→ Set exercise: Please return every naming line from all the records below word for word, in the same order. Leave the pictures out of your answer.

→ Exercise data:
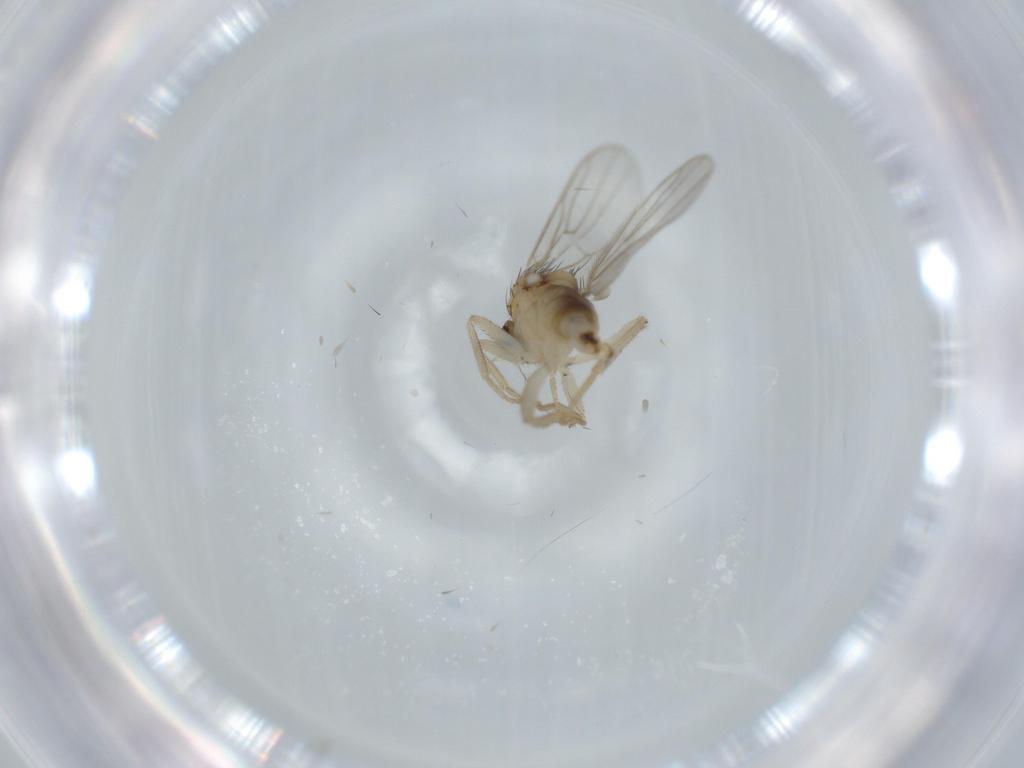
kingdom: Animalia
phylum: Arthropoda
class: Insecta
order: Diptera
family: Hybotidae
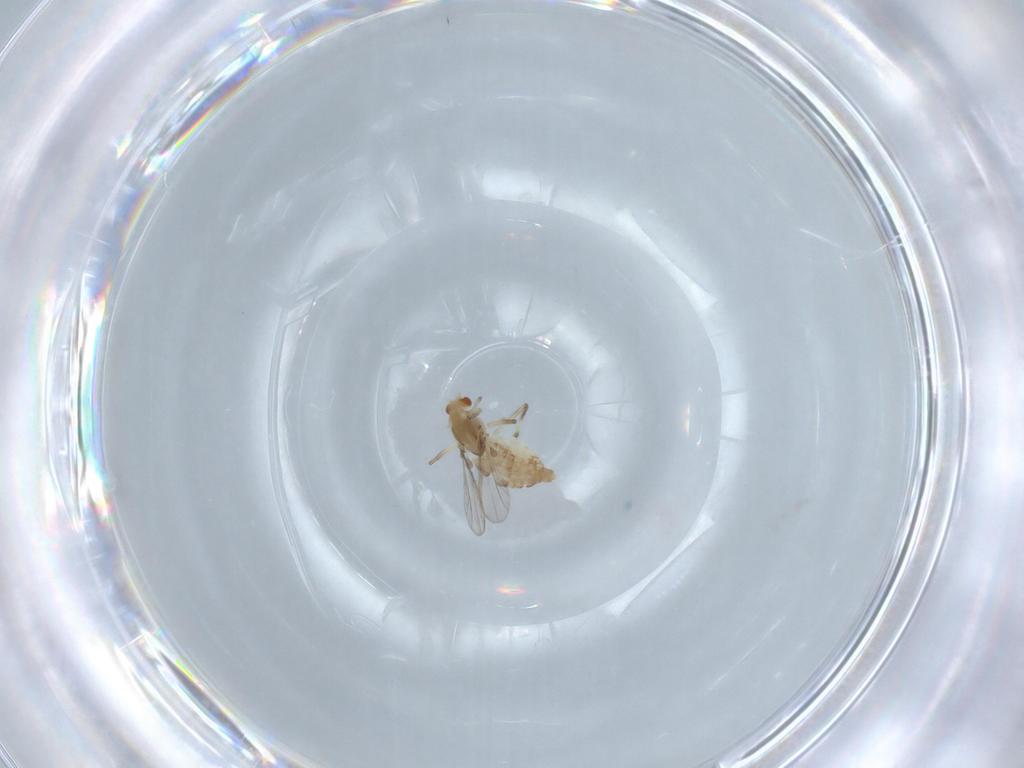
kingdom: Animalia
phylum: Arthropoda
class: Insecta
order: Diptera
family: Chironomidae
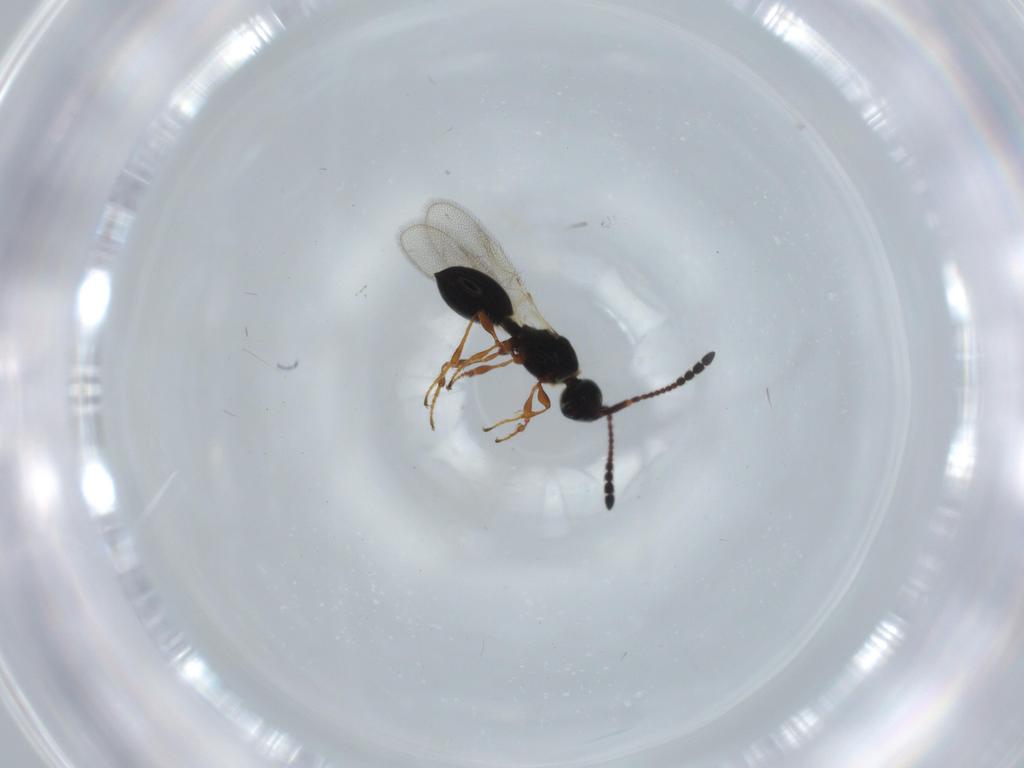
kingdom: Animalia
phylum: Arthropoda
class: Insecta
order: Hymenoptera
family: Diapriidae
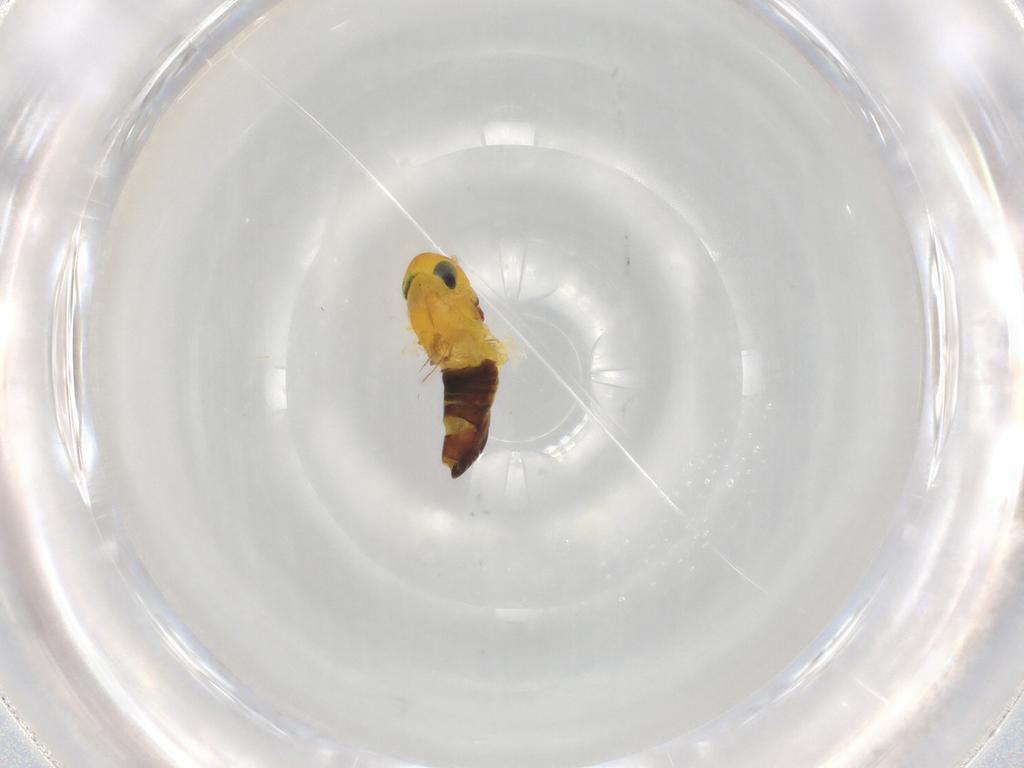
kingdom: Animalia
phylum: Arthropoda
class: Insecta
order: Hemiptera
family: Cicadellidae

→ Worked answer:
kingdom: Animalia
phylum: Arthropoda
class: Insecta
order: Diptera
family: Hybotidae
kingdom: Animalia
phylum: Arthropoda
class: Insecta
order: Diptera
family: Chironomidae
kingdom: Animalia
phylum: Arthropoda
class: Insecta
order: Hymenoptera
family: Diapriidae
kingdom: Animalia
phylum: Arthropoda
class: Insecta
order: Hemiptera
family: Cicadellidae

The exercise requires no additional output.